- Work instructions:
Among the entries below, count the lines with "ADRES" in them and state the total without comment.

- Entries provided:
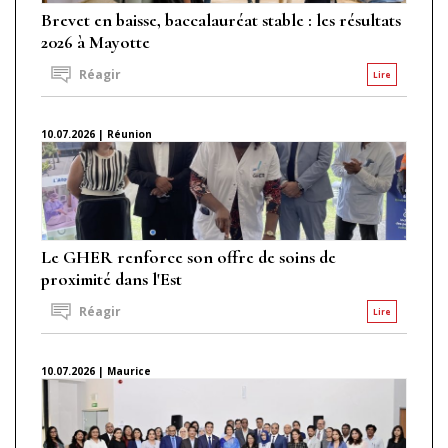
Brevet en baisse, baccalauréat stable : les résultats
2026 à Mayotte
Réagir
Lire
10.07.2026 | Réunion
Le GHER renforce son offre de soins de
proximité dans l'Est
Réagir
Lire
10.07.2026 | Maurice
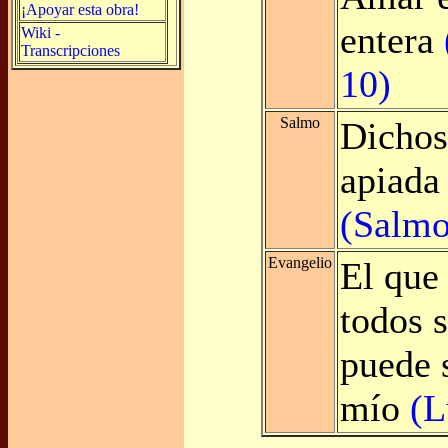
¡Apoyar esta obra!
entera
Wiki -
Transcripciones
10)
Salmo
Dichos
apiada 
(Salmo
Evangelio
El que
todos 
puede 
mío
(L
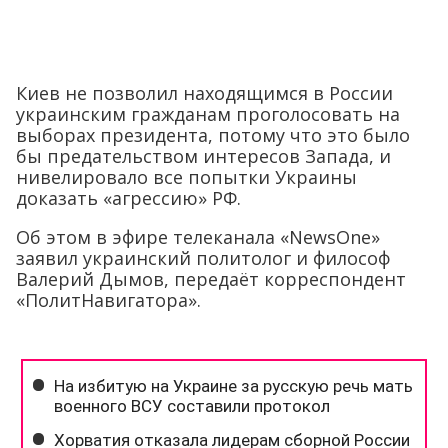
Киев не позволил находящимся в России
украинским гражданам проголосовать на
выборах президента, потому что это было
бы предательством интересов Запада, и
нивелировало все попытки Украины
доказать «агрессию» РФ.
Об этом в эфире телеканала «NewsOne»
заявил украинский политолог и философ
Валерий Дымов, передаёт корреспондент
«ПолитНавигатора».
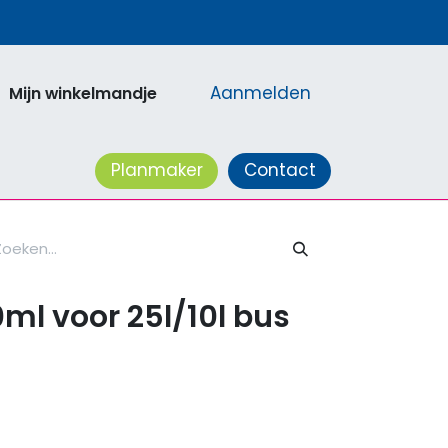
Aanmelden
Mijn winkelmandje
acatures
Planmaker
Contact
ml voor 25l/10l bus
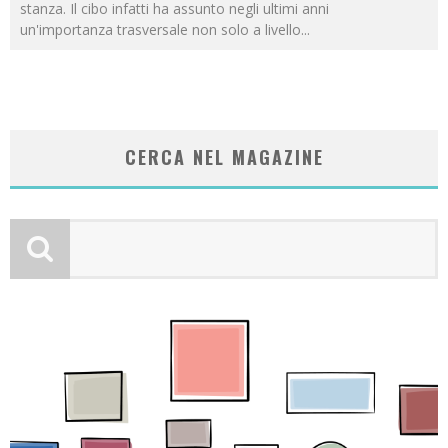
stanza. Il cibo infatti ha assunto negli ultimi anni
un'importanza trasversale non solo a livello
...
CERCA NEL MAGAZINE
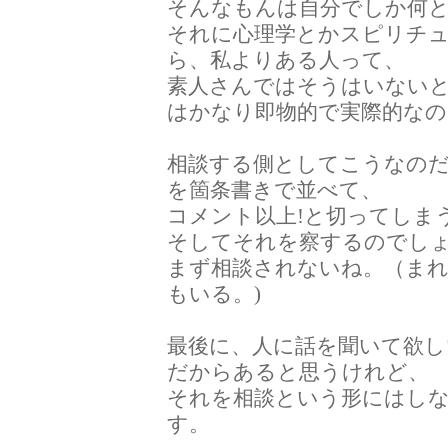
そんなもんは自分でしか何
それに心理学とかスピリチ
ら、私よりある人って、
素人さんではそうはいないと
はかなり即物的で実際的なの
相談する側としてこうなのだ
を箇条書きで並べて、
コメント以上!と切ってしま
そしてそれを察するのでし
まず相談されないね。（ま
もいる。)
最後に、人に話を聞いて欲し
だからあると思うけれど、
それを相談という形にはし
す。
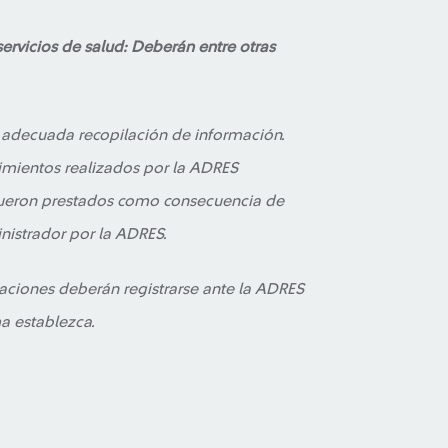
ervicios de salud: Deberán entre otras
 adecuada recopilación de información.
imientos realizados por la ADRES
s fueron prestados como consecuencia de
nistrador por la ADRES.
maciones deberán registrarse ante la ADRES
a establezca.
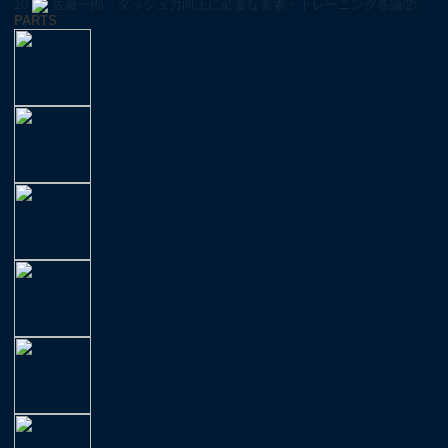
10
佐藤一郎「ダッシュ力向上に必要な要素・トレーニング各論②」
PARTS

- Task answer:
3